A travers les trous laissés béants à cause de la chute de certaines pierres du plafond, un semblant de brise se faufile à l'intérieur des ruines, transportant avec elle les relents du désert et quelques grains de sable.

Malgré tout, l'endroit reste plutôt isolé de l'extérieur, et hormis dans l'entrée, on marche bien sur un vrai sol de pierre, solide et rugueux.

L'habitude de déambuler sur les dunes a d'ailleurs désarçonné les militaires, au début, parce que marcher sur l'un ou l'autre de ces sols ne procure par la même sensation. Maintenant ils se sentent un peu mieux, presque comme s'ils étaient de retour au vrai monde.

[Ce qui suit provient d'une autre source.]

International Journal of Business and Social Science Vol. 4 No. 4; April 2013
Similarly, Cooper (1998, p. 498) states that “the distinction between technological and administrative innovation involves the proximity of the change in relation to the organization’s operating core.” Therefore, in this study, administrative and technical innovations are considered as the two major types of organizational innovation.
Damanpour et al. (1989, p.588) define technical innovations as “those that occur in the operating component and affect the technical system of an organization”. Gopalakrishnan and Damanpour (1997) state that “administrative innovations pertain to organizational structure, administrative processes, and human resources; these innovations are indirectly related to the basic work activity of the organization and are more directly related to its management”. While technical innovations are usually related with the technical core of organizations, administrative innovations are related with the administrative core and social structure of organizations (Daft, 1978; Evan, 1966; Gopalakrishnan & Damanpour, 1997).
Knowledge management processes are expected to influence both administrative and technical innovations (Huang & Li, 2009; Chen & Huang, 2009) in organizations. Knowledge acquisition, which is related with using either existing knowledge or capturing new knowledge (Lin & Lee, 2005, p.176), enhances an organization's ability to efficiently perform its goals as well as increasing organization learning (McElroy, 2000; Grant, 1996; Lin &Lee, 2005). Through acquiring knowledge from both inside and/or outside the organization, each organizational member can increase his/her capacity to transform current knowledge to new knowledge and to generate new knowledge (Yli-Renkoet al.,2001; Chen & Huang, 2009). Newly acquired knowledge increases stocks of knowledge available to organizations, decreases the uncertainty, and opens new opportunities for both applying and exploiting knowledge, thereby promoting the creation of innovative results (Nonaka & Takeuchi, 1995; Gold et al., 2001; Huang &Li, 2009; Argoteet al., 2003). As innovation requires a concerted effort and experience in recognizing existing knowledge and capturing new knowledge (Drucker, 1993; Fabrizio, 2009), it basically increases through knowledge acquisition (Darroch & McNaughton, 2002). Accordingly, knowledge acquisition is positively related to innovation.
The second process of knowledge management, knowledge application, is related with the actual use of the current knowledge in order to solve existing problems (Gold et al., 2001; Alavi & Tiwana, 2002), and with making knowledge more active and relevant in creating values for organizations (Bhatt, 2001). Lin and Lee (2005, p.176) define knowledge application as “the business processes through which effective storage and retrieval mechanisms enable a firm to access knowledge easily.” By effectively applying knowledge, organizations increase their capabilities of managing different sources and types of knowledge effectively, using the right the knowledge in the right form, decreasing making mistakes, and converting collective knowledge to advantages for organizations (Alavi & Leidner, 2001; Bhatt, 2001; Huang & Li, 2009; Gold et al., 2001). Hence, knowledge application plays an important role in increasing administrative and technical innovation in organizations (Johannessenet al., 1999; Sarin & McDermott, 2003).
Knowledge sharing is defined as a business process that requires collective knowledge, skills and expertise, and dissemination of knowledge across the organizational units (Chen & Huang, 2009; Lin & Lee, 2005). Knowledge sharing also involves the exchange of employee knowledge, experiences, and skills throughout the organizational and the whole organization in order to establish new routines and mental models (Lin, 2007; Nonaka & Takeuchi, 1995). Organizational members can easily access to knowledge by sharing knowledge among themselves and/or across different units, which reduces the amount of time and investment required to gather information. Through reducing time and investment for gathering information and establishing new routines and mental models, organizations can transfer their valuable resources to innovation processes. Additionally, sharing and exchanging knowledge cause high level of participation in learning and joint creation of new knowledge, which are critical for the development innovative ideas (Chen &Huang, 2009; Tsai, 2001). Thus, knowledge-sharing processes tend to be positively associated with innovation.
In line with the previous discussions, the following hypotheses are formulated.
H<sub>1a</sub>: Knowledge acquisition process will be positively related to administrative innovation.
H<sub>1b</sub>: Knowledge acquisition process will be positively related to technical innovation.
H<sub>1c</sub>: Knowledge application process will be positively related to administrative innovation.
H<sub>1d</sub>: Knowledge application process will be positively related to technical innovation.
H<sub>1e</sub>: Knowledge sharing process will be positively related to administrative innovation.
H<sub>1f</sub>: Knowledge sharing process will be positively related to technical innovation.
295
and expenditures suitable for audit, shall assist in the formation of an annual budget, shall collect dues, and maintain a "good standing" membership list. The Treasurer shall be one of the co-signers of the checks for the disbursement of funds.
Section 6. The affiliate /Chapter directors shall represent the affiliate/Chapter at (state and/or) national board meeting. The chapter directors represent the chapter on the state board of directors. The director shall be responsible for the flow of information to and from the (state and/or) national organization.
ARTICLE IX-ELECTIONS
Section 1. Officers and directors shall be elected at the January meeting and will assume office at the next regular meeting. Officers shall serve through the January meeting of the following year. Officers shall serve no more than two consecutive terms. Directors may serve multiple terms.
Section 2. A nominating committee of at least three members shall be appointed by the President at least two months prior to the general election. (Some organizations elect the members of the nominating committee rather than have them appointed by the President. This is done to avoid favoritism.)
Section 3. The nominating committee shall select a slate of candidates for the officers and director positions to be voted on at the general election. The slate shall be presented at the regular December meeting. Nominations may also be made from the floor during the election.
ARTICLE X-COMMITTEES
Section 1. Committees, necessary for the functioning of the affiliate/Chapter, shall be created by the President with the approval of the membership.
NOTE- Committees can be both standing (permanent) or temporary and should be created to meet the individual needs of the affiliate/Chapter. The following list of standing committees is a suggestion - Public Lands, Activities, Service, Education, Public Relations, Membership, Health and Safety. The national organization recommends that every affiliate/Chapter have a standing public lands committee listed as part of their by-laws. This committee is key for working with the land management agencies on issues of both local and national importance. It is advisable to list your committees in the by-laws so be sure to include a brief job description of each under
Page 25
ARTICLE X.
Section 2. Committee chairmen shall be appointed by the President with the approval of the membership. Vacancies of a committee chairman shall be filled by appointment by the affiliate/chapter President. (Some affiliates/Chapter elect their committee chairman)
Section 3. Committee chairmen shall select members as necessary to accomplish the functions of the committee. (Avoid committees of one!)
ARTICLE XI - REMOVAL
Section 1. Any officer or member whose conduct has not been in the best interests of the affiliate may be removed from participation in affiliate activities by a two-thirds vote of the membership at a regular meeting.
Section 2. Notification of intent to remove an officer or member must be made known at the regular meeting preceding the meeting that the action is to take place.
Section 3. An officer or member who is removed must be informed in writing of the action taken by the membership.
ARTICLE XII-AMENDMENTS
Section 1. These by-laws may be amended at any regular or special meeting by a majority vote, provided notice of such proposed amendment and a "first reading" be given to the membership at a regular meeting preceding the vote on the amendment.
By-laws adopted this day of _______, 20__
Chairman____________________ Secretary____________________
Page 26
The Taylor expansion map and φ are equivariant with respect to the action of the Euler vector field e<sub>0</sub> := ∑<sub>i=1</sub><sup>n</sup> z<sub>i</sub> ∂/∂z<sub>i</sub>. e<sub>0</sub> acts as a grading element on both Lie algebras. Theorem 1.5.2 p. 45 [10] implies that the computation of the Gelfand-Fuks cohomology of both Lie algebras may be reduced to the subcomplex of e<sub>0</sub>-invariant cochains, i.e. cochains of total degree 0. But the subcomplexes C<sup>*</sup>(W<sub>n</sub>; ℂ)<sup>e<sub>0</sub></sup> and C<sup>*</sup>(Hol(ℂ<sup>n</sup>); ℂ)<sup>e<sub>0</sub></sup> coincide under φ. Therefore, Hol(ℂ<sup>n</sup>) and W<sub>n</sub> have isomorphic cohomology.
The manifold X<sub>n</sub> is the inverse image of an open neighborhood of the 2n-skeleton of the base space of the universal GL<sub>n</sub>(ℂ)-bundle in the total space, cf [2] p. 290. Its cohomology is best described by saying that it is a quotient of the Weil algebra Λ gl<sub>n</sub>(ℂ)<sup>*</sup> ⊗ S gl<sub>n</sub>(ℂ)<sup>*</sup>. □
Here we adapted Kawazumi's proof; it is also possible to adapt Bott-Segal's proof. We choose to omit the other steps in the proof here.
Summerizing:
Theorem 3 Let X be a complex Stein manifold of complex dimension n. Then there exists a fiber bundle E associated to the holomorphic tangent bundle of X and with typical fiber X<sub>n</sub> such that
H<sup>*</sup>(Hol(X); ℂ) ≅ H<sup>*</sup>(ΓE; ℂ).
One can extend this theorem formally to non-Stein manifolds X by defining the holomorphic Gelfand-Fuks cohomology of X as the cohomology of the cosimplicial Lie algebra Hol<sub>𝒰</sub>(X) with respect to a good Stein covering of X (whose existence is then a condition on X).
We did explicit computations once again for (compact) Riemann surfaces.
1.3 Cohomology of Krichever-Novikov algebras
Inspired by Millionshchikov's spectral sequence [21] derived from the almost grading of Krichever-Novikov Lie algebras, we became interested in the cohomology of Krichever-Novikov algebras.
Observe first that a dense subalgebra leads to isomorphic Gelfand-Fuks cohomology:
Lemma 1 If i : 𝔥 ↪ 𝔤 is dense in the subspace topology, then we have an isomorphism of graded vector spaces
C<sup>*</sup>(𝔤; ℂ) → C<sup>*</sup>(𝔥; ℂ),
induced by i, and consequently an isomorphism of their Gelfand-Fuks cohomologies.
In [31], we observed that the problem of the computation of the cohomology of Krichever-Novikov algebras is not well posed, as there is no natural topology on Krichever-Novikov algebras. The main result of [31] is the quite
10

Sans l'être évidemment, parce que partout autour d'eux, il n'y a que le passé — tout du moins ce qu'il en reste, autrement dit pas grand chose d'autre que des sculptures en morceaux et des murs ponctués de symboles empruntés à un ancien alphabet.

Pour couronner cette atmosphère peu rassurante, des pièges vieux de plusieurs siècles attendent toujours d'être déclenchés par n'importe quel maladroit ne faisant pas attention.

C'est pour cette raison précise que la popularité du lieutenant Weigall atteint maintenant son paroxysme. Les quatre autres, et même la réservée Winnie Snow, le voient comme leur unique espoir de sortir de là vivant.

Le pire étant probablement qu'ils ont raison. Sans lui, ils auraient sûrement déjà activé une demi-douzaine de pièges.

Depuis près d'une heure qu'ils sont là, ils n'ont traversé qu'une seule pièce, la première, sans compter l'ersatz de vestibule plein de sable.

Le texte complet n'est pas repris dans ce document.